### THE TASK:
In how many lines of the material does the string "суммы" appear, with uppercase and lowercase counted as different? Reply with the number alone.

----

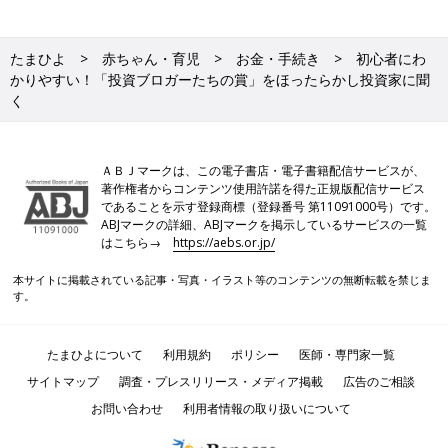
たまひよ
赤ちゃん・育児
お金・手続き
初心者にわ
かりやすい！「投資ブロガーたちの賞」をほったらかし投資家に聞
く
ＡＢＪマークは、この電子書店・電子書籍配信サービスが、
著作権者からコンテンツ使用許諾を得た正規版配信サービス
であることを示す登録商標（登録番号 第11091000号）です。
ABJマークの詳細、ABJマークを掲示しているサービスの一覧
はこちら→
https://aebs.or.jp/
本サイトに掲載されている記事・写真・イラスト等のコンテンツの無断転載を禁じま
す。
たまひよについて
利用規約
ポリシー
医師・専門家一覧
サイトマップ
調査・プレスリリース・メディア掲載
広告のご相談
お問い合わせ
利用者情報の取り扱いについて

----

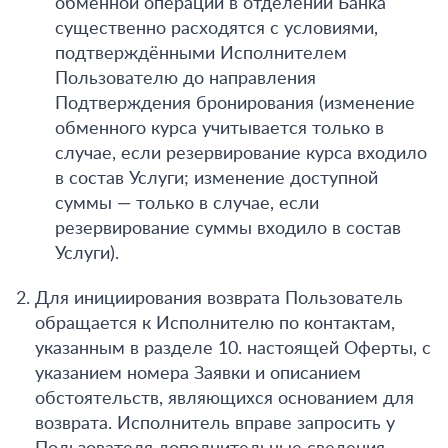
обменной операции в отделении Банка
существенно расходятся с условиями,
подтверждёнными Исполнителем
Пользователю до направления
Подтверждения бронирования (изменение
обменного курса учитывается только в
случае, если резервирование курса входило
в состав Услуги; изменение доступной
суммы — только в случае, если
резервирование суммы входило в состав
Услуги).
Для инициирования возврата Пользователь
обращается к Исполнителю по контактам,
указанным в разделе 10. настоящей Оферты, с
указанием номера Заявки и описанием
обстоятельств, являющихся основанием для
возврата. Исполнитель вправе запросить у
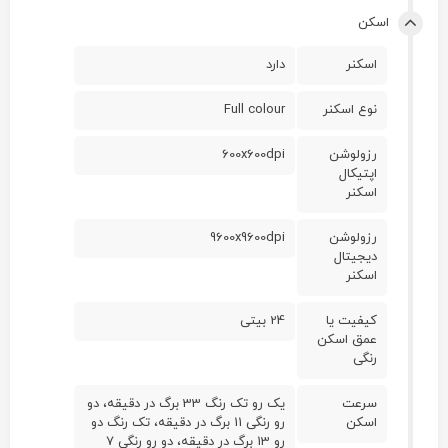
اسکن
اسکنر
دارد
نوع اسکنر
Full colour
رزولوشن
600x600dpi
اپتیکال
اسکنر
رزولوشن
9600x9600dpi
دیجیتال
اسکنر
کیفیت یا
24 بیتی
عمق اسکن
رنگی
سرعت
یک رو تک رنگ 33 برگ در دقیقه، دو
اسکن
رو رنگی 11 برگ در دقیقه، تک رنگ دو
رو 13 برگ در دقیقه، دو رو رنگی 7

----

### REPLY TO THE TASK:
2